Segment Open

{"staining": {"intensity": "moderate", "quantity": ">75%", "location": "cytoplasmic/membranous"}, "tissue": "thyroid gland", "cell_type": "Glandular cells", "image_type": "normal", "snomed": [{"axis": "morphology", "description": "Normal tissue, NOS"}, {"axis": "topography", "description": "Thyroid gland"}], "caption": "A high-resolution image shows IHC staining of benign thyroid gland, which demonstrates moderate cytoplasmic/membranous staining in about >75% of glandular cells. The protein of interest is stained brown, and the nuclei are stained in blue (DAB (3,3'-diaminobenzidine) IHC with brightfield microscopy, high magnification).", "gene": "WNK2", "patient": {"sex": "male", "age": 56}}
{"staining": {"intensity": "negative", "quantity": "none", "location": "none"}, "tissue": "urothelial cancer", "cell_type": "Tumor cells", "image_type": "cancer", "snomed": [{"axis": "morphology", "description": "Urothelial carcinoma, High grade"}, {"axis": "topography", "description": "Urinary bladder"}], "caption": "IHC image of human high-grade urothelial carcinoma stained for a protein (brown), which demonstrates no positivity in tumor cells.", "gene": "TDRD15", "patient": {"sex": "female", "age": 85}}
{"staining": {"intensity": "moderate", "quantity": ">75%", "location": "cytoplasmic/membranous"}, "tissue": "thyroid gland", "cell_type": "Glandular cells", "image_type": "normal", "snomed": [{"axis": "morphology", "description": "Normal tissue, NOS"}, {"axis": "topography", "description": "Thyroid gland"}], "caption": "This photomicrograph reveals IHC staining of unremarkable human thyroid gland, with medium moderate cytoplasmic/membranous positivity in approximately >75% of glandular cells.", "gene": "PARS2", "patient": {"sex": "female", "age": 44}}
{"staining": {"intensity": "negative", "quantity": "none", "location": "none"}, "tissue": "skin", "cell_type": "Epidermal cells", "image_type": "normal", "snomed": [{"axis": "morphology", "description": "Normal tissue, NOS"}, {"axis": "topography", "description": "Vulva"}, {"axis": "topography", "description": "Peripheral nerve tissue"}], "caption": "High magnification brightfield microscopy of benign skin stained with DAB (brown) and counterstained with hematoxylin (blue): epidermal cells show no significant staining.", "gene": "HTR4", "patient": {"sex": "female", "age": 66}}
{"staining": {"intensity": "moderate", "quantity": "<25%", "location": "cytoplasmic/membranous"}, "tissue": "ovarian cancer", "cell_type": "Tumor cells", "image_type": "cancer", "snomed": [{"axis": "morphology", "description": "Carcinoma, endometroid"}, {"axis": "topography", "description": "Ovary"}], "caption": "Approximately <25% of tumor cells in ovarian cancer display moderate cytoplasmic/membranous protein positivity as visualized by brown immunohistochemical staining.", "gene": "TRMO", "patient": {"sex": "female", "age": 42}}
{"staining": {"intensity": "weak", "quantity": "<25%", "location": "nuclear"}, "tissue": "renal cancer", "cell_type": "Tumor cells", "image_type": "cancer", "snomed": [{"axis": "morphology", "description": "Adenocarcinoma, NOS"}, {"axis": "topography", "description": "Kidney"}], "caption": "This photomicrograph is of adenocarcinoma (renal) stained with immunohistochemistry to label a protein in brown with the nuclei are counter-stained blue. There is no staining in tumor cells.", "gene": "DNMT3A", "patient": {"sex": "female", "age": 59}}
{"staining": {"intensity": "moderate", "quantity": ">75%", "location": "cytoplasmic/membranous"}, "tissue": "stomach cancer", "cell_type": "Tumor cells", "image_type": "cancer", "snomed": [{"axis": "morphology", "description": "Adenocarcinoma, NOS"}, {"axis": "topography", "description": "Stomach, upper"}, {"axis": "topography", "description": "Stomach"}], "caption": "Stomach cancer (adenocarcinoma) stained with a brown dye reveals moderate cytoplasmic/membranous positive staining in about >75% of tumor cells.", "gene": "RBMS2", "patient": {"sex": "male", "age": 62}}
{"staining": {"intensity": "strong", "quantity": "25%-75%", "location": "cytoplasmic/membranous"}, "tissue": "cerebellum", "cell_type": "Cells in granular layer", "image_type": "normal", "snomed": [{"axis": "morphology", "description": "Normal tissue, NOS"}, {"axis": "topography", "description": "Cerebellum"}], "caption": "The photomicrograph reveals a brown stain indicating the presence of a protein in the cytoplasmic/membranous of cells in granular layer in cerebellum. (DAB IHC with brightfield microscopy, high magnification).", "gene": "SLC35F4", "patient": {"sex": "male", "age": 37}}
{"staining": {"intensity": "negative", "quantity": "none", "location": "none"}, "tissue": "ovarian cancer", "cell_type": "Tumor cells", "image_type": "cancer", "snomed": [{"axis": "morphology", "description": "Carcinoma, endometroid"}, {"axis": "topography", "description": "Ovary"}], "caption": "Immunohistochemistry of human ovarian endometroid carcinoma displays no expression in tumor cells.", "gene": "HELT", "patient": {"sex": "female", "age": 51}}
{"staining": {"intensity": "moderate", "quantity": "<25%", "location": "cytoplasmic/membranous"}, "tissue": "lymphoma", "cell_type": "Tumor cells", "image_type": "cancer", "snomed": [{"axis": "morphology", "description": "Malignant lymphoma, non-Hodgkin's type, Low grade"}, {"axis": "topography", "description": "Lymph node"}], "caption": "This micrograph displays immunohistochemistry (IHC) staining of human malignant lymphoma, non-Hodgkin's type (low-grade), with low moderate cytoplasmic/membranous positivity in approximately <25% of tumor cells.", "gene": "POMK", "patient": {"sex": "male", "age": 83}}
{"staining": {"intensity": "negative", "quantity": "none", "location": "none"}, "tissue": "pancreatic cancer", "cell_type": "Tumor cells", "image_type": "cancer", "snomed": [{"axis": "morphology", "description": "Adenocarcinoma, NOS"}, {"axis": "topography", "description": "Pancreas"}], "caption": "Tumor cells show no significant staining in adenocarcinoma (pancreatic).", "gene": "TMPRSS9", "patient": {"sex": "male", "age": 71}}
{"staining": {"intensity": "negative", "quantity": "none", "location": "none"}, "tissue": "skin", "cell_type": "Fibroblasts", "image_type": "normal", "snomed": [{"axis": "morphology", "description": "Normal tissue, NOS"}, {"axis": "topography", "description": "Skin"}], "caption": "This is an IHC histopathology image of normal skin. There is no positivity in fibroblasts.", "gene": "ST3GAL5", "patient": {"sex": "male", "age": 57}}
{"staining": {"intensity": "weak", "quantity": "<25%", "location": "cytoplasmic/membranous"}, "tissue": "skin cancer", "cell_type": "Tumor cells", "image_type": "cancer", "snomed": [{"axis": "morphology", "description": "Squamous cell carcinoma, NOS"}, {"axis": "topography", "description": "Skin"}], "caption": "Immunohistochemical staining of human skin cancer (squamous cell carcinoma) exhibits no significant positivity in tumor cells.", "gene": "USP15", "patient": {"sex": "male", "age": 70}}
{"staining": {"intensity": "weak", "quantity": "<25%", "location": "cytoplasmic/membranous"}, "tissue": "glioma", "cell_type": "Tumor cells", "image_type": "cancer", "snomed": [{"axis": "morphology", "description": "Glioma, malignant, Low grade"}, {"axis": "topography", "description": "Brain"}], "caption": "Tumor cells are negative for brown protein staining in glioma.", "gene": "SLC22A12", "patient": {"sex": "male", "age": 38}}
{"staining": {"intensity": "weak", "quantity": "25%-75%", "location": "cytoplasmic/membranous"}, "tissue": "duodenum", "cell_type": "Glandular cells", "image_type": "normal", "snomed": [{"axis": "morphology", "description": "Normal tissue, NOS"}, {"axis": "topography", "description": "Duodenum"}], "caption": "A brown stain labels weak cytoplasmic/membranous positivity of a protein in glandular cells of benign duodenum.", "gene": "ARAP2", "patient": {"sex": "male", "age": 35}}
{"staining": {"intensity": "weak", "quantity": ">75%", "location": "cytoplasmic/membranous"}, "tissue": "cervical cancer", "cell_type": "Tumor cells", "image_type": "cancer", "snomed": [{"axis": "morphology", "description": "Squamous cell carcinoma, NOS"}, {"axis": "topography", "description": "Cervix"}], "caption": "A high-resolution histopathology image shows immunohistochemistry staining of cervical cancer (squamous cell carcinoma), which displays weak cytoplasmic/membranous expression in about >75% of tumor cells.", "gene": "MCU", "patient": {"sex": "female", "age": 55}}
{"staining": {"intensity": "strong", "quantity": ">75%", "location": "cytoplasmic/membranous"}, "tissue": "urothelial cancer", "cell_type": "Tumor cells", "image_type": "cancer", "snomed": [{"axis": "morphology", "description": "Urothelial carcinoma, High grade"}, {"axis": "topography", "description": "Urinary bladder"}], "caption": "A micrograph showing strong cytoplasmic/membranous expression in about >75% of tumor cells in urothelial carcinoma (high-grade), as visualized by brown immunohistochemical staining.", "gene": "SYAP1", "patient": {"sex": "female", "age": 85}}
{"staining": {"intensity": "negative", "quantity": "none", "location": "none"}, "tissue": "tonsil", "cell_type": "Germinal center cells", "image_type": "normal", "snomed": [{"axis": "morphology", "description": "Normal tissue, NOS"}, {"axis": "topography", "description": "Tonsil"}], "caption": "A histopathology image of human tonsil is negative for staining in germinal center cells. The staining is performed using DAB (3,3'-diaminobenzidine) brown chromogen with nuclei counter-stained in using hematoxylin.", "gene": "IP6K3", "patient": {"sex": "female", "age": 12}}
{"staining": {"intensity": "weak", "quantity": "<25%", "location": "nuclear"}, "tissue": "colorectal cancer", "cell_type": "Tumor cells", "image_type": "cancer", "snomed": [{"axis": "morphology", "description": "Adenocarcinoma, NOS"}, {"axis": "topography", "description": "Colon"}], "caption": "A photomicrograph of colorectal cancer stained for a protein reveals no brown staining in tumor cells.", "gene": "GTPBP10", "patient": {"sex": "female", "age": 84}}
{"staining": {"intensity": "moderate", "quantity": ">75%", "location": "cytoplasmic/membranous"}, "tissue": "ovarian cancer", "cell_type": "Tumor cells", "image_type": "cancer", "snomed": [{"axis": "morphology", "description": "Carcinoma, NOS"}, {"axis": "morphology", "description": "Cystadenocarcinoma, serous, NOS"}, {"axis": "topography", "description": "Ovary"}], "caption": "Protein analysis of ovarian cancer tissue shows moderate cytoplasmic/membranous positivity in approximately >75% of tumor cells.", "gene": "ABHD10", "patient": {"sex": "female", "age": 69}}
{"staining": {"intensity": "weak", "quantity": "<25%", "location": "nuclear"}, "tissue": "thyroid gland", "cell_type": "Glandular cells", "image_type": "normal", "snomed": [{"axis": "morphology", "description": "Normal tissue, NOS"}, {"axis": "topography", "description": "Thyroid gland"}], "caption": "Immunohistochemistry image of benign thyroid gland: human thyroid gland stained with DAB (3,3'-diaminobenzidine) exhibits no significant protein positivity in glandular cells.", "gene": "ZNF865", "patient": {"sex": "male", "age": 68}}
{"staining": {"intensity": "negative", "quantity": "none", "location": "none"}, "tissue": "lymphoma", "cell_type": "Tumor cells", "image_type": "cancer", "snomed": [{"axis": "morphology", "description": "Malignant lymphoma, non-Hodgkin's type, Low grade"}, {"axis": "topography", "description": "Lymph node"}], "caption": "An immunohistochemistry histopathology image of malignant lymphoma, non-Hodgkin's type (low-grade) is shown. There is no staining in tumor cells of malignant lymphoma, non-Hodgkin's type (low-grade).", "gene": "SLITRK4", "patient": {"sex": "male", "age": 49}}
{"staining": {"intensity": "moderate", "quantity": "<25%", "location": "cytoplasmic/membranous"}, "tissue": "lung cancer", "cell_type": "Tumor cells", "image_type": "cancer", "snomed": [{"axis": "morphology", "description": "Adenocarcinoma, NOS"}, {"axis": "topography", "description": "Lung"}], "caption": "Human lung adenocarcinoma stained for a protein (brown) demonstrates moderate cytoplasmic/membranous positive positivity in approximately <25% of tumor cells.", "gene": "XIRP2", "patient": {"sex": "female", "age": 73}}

Segment Closed

** What you need to do **
Each line from the top of the material above through the line with "photomicrograph reveals IHC" must be echoed exactly, and no other line.

** Written answer **
{"staining": {"intensity": "moderate", "quantity": ">75%", "location": "cytoplasmic/membranous"}, "tissue": "thyroid gland", "cell_type": "Glandular cells", "image_type": "normal", "snomed": [{"axis": "morphology", "description": "Normal tissue, NOS"}, {"axis": "topography", "description": "Thyroid gland"}], "caption": "A high-resolution image shows IHC staining of benign thyroid gland, which demonstrates moderate cytoplasmic/membranous staining in about >75% of glandular cells. The protein of interest is stained brown, and the nuclei are stained in blue (DAB (3,3'-diaminobenzidine) IHC with brightfield microscopy, high magnification).", "gene": "WNK2", "patient": {"sex": "male", "age": 56}}
{"staining": {"intensity": "negative", "quantity": "none", "location": "none"}, "tissue": "urothelial cancer", "cell_type": "Tumor cells", "image_type": "cancer", "snomed": [{"axis": "morphology", "description": "Urothelial carcinoma, High grade"}, {"axis": "topography", "description": "Urinary bladder"}], "caption": "IHC image of human high-grade urothelial carcinoma stained for a protein (brown), which demonstrates no positivity in tumor cells.", "gene": "TDRD15", "patient": {"sex": "female", "age": 85}}
{"staining": {"intensity": "moderate", "quantity": ">75%", "location": "cytoplasmic/membranous"}, "tissue": "thyroid gland", "cell_type": "Glandular cells", "image_type": "normal", "snomed": [{"axis": "morphology", "description": "Normal tissue, NOS"}, {"axis": "topography", "description": "Thyroid gland"}], "caption": "This photomicrograph reveals IHC staining of unremarkable human thyroid gland, with medium moderate cytoplasmic/membranous positivity in approximately >75% of glandular cells.", "gene": "PARS2", "patient": {"sex": "female", "age": 44}}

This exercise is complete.